If data is organized in a single dataset with attributes Question, Country, Answer, Weight where none of them is primary key you can use MAQL:
Copy code
And for example view such metric by Question as rows and Answer as columns. Or you can use filter Question in (‘Do you live in US’, ‘Do you live in France’) and filter Answer=‘Yes’ and view it by ‘Country’. In case you select by mistake multiple questions with the same country, it will show the highest percentage of a question for given country.
Thanks @Michal Hauzírek! Unfortunately the formula still isn't quite working for me. However, @Jakub Sobotka's solution does seem work! @Jakub Sobotka - You are correct that the weight is a person attribute, not a question attribute. % of respondents should never be higher than 100%. I put the person's weight in the responses table because I thought it would be simpler. However, it is also in the respondents table in my data model. In reality the data is structured as two tables in my DM: responses & respondents.... with the respondent's weight as a column in both. If I were to summarize the weight from the respondents table vs. the responses table, how would that affect the BY part of the formula? What if I added a separate questions table? Attached is an updated example of the current data structure (see two tables tab). Also, the data structure can easily change.

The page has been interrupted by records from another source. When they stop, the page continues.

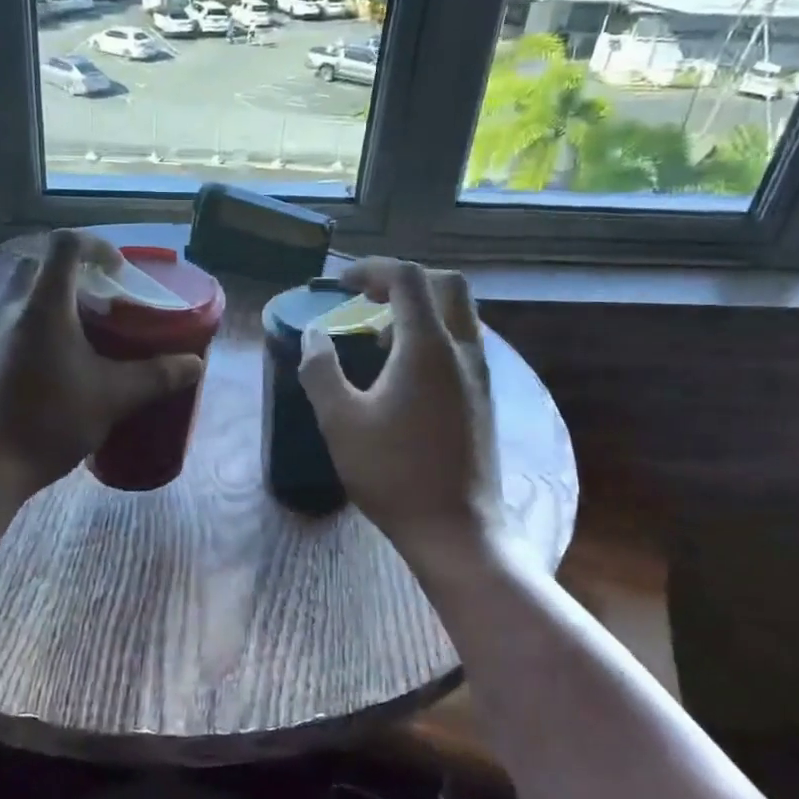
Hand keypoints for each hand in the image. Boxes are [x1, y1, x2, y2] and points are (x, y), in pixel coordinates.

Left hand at [0, 230, 203, 495]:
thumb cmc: (52, 419)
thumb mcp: (115, 396)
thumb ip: (157, 375)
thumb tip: (194, 364)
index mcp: (44, 306)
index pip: (65, 244)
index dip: (97, 245)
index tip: (121, 271)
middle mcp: (15, 309)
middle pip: (44, 267)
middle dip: (80, 274)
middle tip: (109, 301)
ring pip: (31, 295)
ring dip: (63, 301)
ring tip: (95, 332)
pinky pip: (22, 322)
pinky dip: (49, 325)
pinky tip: (71, 361)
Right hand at [298, 260, 500, 556]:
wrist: (456, 528)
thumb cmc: (393, 473)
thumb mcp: (340, 421)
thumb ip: (321, 370)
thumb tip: (315, 336)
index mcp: (427, 347)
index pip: (407, 279)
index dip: (372, 270)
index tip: (340, 284)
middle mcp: (462, 350)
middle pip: (446, 285)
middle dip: (404, 280)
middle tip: (367, 297)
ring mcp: (479, 374)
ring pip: (459, 314)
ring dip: (420, 308)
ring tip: (378, 336)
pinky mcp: (484, 398)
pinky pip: (462, 343)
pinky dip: (433, 335)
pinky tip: (404, 373)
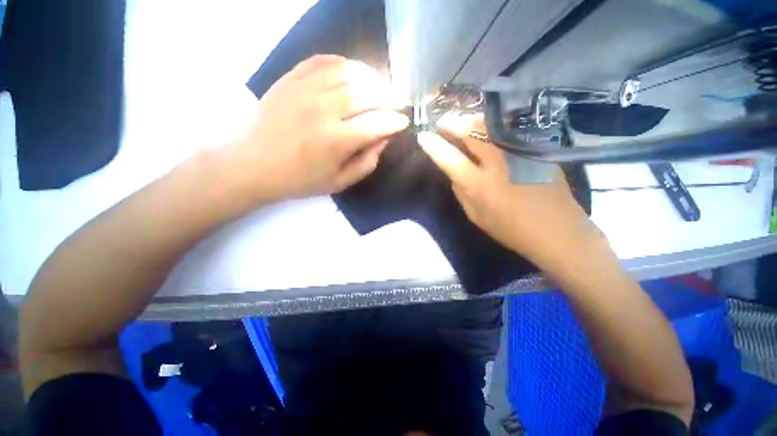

I am glad that it is working!
SELECT SUM(SELECT Weight BY Records of Responses)
lets you lift fact from the dataset Respondents to dataset Responses supposing you have connected them in the model (arrow points from Respondents to Responses where RespondentId is used as foreign key to Respondent dataset and there is none primary key set in the dataset Responses). If you have a primary key defined in Responses dataset such as Response Id you have to use it instead of Records of Responses which is automatically created attribute only in case primary key does not exist (
SELECT SUM(SELECT Weight BY Response Id)
), Such statement will not sum weight of each respondent but it will repeat weight in each response of that person and then sum up all the responses. The total may be higher than sum of weights of all resondents. You can use such metric instead of SUM(Weight) in the metric with BY rules which calculates the percentage.
Very helpful @Jakub Sterba! Thank you! As of now, responses has no primary key, only the respondents table has a primary key. But it is helpful to know both scenarios. Appreciate the help!